EXCERPTED TEXT.
════════
As to the condition when I bought it. Im not sure about how it was running or if it did. however the person I bought it from took off a lot from the top of the motor to clean up and paint. The engine currently sounds very nice and strong. I just gotta fix the hunt.

Thanks
Nathan

It will either confirm or rule our your lambda system.

If Danny set the CO/AFR when he put everything together, then you could run your car open loop just fine indefinitely if you wished to - you'll likely see a slightly decreased fuel economy, but may feel a slight (very slight) increase in available power from doing so. Or if not, you could always set the CO/AFR by reading the O2 sensor's dwell.

Be sure to let us know the result from that test :)

My guess is that your problem doesn't lie in the lambda system, but as it's not hard/difficult to test it, why not do so and rule it :biggrin:

artisticent
08-12-2014, 03:00 AM
Nightflyer should i run this test with the car warmed up first?

NightFlyer
08-12-2014, 03:09 AM
Nightflyer should i run this test with the car warmed up first?

Up to you really.

Pulling the wire will just cause the ECU to default to static open loop operation, thus if you pull it before you start, the car will always be in open loop, and if you wait to pull it until only after the car has warmed up, then the car will have first entered into closed loop before reverting back to open loop.

Either way will allow you to test the theory that your friend advanced about the lamba system running in closed loop being the cause of your idle hunt problem.

BTW - Might be worth making a video of the car starting up (from cold), running up to temp, and posting that here, as it could help us with further diagnosis / trouble shooting, should such be required.
════════
In the forum thread, what does pulling the wire cause the ECU to do?

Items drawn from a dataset
════════
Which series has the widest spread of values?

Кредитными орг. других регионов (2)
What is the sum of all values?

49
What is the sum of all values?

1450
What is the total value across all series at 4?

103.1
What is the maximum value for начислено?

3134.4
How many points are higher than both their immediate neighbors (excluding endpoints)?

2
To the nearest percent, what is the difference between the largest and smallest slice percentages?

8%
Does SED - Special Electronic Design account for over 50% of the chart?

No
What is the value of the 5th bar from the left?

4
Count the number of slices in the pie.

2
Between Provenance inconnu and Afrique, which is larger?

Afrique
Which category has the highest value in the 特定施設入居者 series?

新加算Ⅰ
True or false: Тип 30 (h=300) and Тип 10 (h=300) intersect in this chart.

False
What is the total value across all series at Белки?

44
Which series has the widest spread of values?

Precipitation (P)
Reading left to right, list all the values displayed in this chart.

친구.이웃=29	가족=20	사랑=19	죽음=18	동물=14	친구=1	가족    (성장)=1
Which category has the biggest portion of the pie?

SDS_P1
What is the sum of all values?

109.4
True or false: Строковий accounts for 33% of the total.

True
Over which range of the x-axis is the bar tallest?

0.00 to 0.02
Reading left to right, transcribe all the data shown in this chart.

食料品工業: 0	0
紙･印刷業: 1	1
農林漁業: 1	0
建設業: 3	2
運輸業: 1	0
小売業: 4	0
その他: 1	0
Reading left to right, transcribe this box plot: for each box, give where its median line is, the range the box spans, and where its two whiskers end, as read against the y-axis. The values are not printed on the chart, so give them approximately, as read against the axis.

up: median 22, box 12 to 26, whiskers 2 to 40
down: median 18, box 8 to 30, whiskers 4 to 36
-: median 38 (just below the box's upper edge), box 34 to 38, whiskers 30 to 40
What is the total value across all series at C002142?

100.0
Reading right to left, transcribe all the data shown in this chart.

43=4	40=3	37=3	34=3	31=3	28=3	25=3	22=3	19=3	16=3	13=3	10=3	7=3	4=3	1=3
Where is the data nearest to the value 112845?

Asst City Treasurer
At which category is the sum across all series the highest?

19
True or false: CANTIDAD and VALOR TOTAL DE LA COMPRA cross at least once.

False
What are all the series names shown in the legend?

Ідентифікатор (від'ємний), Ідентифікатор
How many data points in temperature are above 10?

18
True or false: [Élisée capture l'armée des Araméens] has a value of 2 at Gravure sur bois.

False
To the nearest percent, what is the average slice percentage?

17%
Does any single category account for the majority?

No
════════
SOLUTION BELOW. It causes the ECU to default to static open loop operation.